DATA RECORDS:
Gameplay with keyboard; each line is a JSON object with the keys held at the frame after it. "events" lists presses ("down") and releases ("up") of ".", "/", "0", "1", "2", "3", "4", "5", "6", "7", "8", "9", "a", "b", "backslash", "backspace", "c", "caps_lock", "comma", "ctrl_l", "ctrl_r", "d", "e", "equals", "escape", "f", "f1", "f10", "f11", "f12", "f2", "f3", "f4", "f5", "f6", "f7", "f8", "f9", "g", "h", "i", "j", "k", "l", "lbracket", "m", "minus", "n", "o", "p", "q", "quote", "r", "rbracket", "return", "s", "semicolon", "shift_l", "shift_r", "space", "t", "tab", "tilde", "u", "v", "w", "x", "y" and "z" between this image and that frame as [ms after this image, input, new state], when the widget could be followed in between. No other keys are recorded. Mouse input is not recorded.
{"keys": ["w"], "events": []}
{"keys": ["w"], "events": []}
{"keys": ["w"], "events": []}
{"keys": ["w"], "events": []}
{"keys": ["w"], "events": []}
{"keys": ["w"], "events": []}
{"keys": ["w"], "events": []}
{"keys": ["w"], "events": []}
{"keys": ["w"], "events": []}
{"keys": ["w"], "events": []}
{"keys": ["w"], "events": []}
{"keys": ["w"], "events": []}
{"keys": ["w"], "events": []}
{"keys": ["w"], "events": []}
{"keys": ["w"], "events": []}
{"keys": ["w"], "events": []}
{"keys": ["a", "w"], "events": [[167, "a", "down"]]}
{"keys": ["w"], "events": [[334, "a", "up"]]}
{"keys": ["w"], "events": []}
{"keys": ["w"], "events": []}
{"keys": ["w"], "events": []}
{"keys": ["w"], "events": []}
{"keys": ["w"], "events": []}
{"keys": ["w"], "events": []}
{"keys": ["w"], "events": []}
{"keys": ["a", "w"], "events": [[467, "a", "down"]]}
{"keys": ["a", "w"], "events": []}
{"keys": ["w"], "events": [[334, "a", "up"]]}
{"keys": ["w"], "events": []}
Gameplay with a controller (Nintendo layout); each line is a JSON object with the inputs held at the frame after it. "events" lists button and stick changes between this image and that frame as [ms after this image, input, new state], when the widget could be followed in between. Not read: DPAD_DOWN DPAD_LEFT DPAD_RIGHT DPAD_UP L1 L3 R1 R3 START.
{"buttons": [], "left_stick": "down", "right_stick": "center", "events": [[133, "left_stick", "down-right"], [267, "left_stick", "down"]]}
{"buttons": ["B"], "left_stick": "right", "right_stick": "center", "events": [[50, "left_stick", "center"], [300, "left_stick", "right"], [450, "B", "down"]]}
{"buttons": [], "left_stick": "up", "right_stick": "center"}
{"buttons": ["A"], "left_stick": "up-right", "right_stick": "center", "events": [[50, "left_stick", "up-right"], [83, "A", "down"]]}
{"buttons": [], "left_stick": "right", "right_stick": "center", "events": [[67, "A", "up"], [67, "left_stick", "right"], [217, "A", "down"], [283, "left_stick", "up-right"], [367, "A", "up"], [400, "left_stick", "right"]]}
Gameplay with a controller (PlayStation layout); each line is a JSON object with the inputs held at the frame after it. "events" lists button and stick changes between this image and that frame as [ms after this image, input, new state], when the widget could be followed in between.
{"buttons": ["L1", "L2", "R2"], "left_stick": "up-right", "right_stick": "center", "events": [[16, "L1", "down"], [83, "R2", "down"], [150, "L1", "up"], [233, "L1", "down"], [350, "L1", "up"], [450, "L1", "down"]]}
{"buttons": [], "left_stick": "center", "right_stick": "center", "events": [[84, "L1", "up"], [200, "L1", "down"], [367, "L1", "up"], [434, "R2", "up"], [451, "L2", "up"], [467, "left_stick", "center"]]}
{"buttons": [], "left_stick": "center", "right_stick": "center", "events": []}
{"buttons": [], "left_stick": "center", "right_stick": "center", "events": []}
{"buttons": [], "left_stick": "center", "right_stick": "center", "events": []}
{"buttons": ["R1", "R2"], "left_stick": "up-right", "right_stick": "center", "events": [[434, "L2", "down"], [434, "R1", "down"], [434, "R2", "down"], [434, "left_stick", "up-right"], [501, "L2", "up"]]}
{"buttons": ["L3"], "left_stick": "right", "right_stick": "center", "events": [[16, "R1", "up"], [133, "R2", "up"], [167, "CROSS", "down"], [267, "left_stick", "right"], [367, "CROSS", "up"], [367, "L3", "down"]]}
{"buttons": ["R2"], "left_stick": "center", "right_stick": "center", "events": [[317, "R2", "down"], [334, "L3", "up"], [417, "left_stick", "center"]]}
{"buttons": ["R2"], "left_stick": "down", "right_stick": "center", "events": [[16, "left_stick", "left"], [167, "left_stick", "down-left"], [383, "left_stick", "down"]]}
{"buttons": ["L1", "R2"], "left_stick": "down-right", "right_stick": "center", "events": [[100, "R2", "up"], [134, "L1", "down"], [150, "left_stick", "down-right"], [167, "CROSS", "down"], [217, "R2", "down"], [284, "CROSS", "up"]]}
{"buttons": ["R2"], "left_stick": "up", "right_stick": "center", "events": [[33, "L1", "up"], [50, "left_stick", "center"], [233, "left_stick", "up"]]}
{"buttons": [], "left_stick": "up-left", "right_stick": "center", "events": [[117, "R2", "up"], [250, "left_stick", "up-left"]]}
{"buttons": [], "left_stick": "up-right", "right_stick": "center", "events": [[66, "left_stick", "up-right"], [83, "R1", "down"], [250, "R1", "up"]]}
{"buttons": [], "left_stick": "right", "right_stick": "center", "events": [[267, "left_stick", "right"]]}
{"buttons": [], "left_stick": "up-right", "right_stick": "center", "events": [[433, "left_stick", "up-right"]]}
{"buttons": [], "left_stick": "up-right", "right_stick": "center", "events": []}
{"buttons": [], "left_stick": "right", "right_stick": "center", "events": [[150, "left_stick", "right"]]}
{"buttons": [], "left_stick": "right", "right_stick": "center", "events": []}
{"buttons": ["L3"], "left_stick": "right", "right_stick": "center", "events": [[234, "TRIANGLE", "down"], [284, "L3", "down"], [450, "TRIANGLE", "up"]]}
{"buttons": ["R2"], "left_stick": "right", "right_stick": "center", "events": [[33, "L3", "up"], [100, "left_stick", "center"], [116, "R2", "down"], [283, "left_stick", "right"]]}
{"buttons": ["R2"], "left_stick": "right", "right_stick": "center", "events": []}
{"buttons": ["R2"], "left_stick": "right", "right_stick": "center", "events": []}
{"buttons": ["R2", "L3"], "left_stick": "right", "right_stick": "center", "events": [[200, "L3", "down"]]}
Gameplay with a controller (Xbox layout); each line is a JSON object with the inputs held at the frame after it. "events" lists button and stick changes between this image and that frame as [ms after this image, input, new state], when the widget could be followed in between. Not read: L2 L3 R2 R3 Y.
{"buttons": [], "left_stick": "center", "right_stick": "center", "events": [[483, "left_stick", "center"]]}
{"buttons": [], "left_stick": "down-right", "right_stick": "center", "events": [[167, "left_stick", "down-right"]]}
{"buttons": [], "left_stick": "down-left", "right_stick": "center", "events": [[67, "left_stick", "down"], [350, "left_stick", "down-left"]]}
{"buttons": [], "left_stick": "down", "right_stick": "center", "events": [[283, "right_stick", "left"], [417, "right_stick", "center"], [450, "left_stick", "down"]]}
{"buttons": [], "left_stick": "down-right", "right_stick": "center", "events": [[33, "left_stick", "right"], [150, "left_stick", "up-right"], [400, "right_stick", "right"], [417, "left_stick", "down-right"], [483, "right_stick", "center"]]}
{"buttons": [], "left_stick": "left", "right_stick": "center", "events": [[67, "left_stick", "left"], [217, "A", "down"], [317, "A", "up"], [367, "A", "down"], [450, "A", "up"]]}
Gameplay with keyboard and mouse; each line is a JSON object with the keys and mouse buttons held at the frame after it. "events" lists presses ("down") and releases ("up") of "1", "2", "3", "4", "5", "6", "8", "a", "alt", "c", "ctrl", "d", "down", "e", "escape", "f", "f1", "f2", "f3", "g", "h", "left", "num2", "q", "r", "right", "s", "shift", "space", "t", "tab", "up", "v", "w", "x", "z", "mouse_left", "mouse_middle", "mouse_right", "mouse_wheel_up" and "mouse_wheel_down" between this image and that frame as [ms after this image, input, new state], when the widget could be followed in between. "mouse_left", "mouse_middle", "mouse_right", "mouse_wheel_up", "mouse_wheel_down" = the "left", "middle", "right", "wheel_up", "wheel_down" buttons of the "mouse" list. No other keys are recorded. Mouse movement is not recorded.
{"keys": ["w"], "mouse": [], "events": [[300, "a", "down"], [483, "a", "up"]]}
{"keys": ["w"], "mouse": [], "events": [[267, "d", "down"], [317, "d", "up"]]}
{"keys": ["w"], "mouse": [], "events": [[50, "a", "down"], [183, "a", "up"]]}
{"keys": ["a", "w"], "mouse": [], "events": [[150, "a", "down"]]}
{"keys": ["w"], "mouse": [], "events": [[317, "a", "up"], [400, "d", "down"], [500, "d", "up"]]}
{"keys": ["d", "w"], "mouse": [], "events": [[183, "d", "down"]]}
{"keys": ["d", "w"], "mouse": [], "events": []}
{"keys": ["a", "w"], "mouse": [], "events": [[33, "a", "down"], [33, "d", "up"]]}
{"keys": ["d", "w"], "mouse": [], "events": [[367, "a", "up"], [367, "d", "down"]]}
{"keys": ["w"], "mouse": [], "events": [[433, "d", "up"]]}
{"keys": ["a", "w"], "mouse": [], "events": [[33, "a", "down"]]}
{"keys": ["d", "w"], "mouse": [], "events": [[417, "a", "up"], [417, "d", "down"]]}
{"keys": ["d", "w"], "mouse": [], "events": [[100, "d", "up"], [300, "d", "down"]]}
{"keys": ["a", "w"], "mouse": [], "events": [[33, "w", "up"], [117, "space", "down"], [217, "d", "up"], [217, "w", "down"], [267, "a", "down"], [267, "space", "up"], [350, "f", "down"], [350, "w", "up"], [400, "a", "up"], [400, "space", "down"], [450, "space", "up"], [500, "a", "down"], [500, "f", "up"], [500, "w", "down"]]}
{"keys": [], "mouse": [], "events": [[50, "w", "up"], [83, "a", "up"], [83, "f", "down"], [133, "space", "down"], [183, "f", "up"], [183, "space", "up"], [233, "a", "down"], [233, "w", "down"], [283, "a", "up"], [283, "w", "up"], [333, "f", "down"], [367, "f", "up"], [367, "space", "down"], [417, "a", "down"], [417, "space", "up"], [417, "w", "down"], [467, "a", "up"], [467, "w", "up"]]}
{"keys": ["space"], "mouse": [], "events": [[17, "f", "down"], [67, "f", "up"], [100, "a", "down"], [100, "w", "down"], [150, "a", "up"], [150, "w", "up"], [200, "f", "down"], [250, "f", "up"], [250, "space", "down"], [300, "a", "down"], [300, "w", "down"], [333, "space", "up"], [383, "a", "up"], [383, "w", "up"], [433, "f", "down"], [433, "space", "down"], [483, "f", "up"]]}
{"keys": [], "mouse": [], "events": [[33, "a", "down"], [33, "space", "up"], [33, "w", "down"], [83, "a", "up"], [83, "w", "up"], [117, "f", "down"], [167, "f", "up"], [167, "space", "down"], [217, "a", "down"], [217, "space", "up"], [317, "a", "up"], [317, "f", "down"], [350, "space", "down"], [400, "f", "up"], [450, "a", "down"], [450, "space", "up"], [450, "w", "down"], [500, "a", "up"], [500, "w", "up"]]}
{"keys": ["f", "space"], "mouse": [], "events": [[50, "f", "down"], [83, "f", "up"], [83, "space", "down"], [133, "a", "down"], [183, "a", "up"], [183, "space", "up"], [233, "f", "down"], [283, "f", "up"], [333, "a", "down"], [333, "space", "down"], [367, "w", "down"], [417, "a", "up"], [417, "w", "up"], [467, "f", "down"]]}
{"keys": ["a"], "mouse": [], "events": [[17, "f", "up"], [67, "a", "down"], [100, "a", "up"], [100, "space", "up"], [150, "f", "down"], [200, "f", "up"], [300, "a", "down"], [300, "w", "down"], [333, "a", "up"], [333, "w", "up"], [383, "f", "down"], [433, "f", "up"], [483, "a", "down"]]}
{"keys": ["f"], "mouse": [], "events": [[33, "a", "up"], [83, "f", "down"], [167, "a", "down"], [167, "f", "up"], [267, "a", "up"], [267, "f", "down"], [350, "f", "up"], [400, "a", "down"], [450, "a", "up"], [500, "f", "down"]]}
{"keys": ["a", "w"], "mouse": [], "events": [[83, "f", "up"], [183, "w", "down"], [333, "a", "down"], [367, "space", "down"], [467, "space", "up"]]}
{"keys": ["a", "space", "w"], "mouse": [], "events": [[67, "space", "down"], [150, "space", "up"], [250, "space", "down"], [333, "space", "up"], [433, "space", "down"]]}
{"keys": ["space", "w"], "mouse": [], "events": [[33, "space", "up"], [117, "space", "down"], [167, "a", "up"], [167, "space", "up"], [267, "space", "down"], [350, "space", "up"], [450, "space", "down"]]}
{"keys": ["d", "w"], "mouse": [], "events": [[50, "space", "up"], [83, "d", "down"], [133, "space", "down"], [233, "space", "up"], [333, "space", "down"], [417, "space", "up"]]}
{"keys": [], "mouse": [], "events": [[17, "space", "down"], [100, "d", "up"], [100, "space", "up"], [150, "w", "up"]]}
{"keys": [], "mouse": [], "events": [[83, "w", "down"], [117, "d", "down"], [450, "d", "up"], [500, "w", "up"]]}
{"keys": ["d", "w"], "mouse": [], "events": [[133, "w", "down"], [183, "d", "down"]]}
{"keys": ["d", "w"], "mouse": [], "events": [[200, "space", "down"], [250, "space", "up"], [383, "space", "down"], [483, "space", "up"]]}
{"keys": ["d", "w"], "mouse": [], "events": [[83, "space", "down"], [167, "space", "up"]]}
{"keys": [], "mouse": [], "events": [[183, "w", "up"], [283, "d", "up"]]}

EXERCISE GOAL:
Only the lines that contain the string "recorded" should be copied from the entries above.

ANSWER:
Gameplay with keyboard; each line is a JSON object with the keys held at the frame after it. "events" lists presses ("down") and releases ("up") of ".", "/", "0", "1", "2", "3", "4", "5", "6", "7", "8", "9", "a", "b", "backslash", "backspace", "c", "caps_lock", "comma", "ctrl_l", "ctrl_r", "d", "e", "equals", "escape", "f", "f1", "f10", "f11", "f12", "f2", "f3", "f4", "f5", "f6", "f7", "f8", "f9", "g", "h", "i", "j", "k", "l", "lbracket", "m", "minus", "n", "o", "p", "q", "quote", "r", "rbracket", "return", "s", "semicolon", "shift_l", "shift_r", "space", "t", "tab", "tilde", "u", "v", "w", "x", "y" and "z" between this image and that frame as [ms after this image, input, new state], when the widget could be followed in between. No other keys are recorded. Mouse input is not recorded.
Gameplay with keyboard and mouse; each line is a JSON object with the keys and mouse buttons held at the frame after it. "events" lists presses ("down") and releases ("up") of "1", "2", "3", "4", "5", "6", "8", "a", "alt", "c", "ctrl", "d", "down", "e", "escape", "f", "f1", "f2", "f3", "g", "h", "left", "num2", "q", "r", "right", "s", "shift", "space", "t", "tab", "up", "v", "w", "x", "z", "mouse_left", "mouse_middle", "mouse_right", "mouse_wheel_up" and "mouse_wheel_down" between this image and that frame as [ms after this image, input, new state], when the widget could be followed in between. "mouse_left", "mouse_middle", "mouse_right", "mouse_wheel_up", "mouse_wheel_down" = the "left", "middle", "right", "wheel_up", "wheel_down" buttons of the "mouse" list. No other keys are recorded. Mouse movement is not recorded.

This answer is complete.